Se préparer pour l’avenir implique un plan cohérent de prévention des crises et un plan d’action pour une pandémie future, dont la santé mentale doit faire partie intégrante, estime le CSS.

Un triage

Il n’y a pas qu’aux urgences ou aux soins intensifs qu’il peut être question de triage. Le CSS estime qu’il faudrait également de bons protocoles pour la santé mentale.

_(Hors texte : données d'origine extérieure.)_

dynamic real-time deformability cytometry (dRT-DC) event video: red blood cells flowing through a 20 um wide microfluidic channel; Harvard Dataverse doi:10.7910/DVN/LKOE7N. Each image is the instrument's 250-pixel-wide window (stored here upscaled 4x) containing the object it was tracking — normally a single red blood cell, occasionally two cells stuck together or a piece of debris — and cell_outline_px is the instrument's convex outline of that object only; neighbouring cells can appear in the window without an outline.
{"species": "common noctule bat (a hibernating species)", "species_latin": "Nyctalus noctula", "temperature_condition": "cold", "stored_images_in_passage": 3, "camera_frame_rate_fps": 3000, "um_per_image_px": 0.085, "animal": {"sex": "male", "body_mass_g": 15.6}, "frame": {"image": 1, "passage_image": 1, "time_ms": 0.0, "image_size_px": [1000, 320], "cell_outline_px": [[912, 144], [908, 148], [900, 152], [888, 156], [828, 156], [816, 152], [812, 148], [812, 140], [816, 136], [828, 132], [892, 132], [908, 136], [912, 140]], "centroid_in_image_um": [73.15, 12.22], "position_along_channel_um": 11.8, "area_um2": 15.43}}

Etant donné les longues listes d’attente dans le secteur, il faut prioriser : réduire l’attente en pédopsychiatrie, en particulier, mais également développer une approche préventive, par le biais de l’école par exemple.

Ces protocoles de triage tiendraient compte des facteurs de risque et de vulnérabilité, comme des problèmes psy préexistants, un diagnostic psychiatrique, la profession de la personne (prestataires de soins particulièrement vulnérables, aidants proches), le handicap, l’âge, le cadre de vie ou enfin l’isolement social, le chômage… 

Ce triage permettrait à la base de déterminer les ressources nécessaires et de spécifier qui, selon quels critères, présente les facteurs de risque les plus élevés.

La prévention, mais aussi la prise en compte de la santé mentale comme partie intégrante de la santé publique font partie des recommandations principales. Le rapport contient aussi des leçons à tirer en termes de communication : l'une d'elles - et non la moindre - est de rétablir la confiance dans les informations fournies, les experts et les autorités.